Step 3. Place the rabbit in a safe environment such as the transport cage
For their first date, it might be better for the bunny to stay in a safe space he can't escape from. Also, if something unpredictable happens, he will be out of harm's way.
Step 4. Secure the dog
At presentation, the dog must be under the firm control of the owner. Experts suggest that he sit or lie down so that you can see him up close and can control him without difficulty.
Step 5. Ask a relative or friend to help hold one of the two animals
It's important to have plenty of supervision - and the more hands and eyes to assist, the better..
Method 3 of 4: Introducing Each Other
Step 1. The presentation should be done slowly, without sudden movements or that brings the canine closer to the rabbit quickly
The ideal is to bring one of them to the space where the other is already waiting for them to get used to each other's smell.
- Give them time to get to know each other. Avoid putting pressure on any of them and leaving them scared.
- Be positive and take it easy. Encourage them with pleasant verbal cues, such as “Nice girl” or “Quiet…”; they will hear and react to the tone of your voice, be it authoritative or affable.
Step 2. Bring them together
The next step is to let the rabbit get close to the dog, which can help not trigger the rodent's natural escape instinct, which in turn can cause the dog, also by instinct, to hunt the animal.
- Pay attention to body language during their introduction. If the rabbit is panting, trying to kick or escape, it's best to get the dog out of the room and let the other one calm down.
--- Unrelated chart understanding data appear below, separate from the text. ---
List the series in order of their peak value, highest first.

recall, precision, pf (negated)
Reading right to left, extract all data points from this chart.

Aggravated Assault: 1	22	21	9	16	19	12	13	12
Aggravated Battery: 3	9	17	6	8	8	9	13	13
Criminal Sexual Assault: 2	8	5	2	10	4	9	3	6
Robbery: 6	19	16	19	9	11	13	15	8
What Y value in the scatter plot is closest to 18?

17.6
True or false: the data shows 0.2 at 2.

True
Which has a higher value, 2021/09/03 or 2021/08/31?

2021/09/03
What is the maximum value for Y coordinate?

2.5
Also, when anxious, the rabbit may sit and cornered, as if it were playing dead. Just because he didn't run away doesn't mean he's accepting the canine's presence; it is possible that the fear is so great that he has become immobile.
- When the dog is very agitated, try to calm him down. Order him to sit and stay for a few minutes to reassure him.
Step 3. Monitor them
Under no circumstances leave the two alone during their first encounters. It doesn't matter how well they seem to be getting along; it's better not to take any chances.
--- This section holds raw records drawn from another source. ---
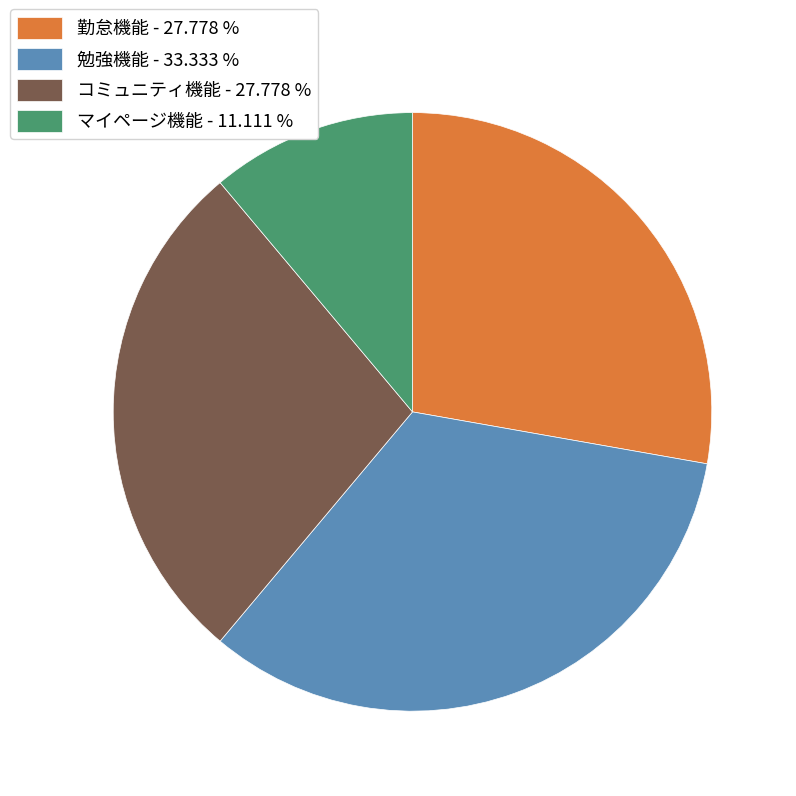

What is the smallest slice in the pie chart?

マイページ機能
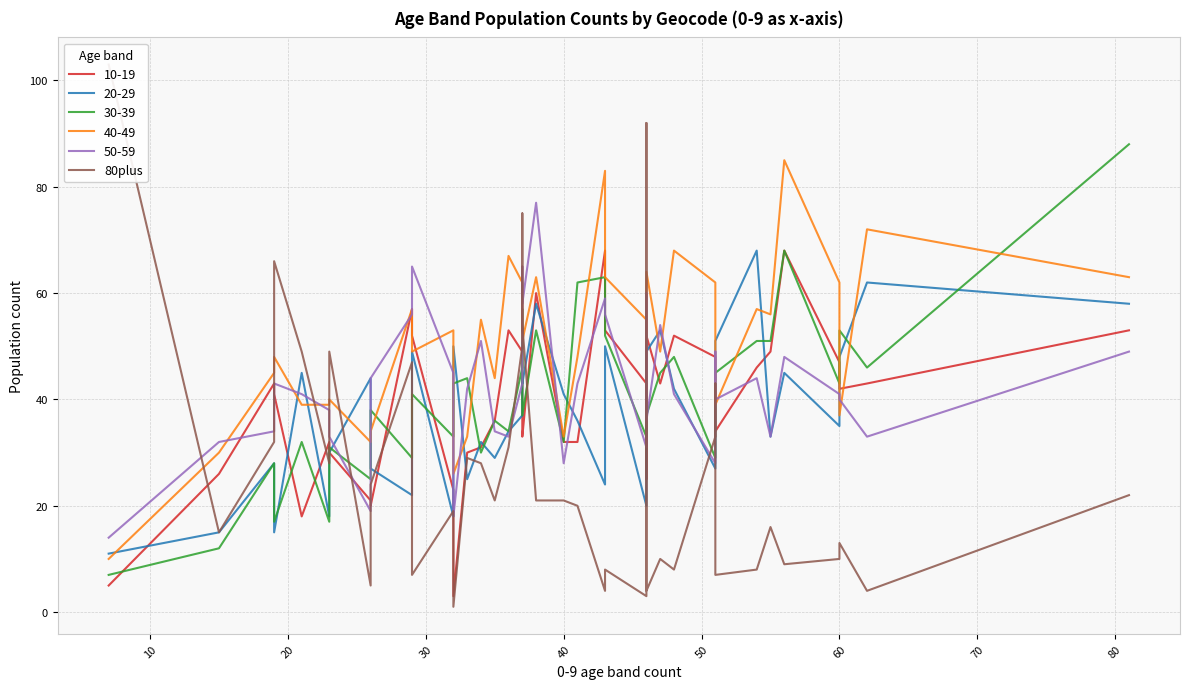

How many lines are shown in the chart?

1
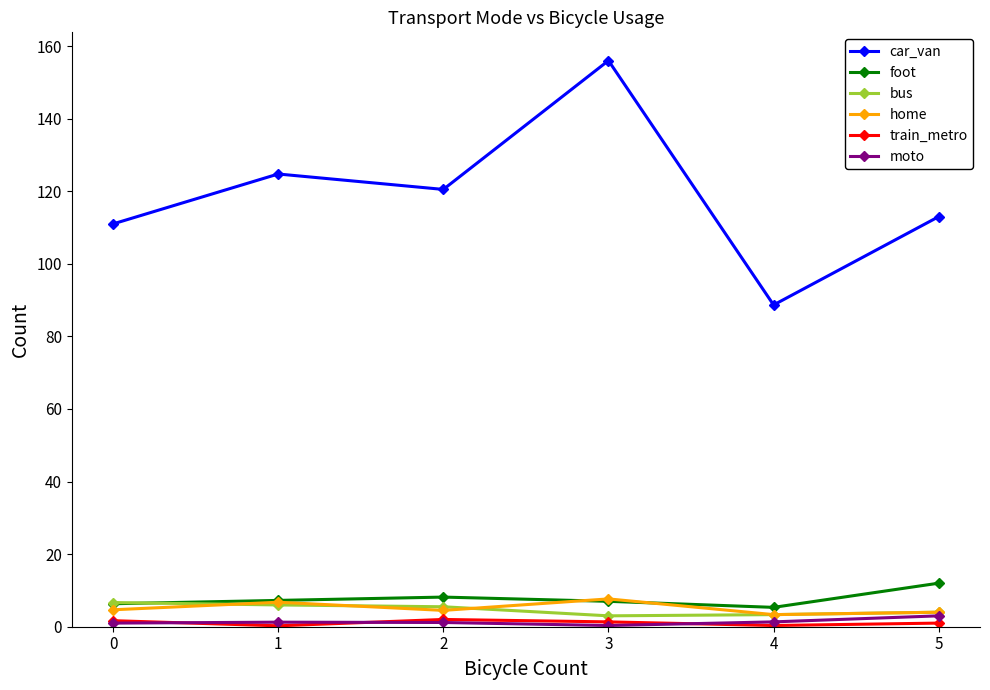

The value of bus at 0 is 6.7. True or false?

True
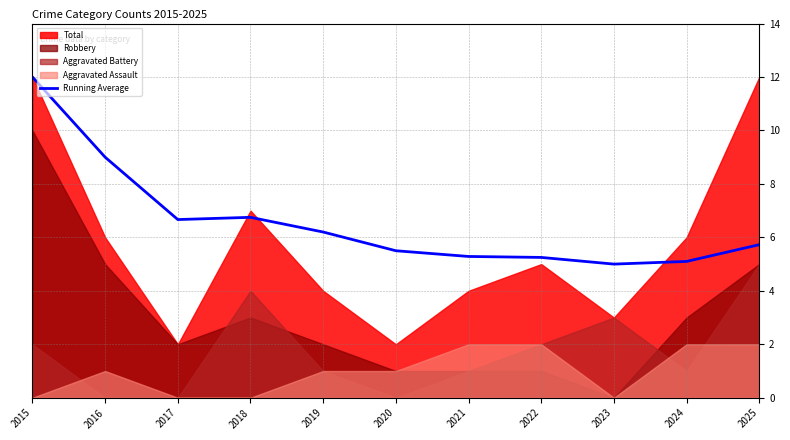

Reading left to right, what are all the values shown in this chart?

12.0	9.0	6.7	6.8	6.2	5.5	5.3	5.2	5.0	5.1	5.7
Animals must be prepared for the presentation. Just like anyone else, they can have bad days, so it might be better to leave the introduction for another day if a pet is sick or very nervous
Step 4. Each “session” needs to be very short
Prolonging exposure to one another will make them very excited, increasing the risk of accidental injury to both of you. Keep an eye; if one of them shows signs of stress, it's best to stop the presentation.
Method 4 of 4: Monitoring Interactions
Step 1. Adapt them to this routine
Even though pets don't get along very well on the first date, this is normal; keep doing the introductions steadily until it becomes routine. After a while, they will get used to seeing and smelling each other.
Step 2. Always be aware
Just like children, animals shouldn't be alone! Something can happen, triggering aggressive instincts in the dog, while a loud noise in the street scares the rabbit. Follow them closely to ensure their safety.
Step 3. Each person should eat in a different place in the house
As they are animals that are very attached to the space and time in which they feed, it is better that each one eats in a place in the house. If one of them appears aggressive, it is recommended to feed them at different times.
- Don't forget that animals also don't like to see each other, whether a dog or a rabbit, in areas they feel they own, such as the room in which they sleep or relax. Monitor them when they interact near these points.
- They may become jealous of each other due to the owner's excessive attention to the newly arrived animal. It is important that you show your affection to each one without triggering protective instincts in the other.
Step 4. Be patient
Making new friends can be tricky! Allow time for the pets to get used to the owner, the house and each other.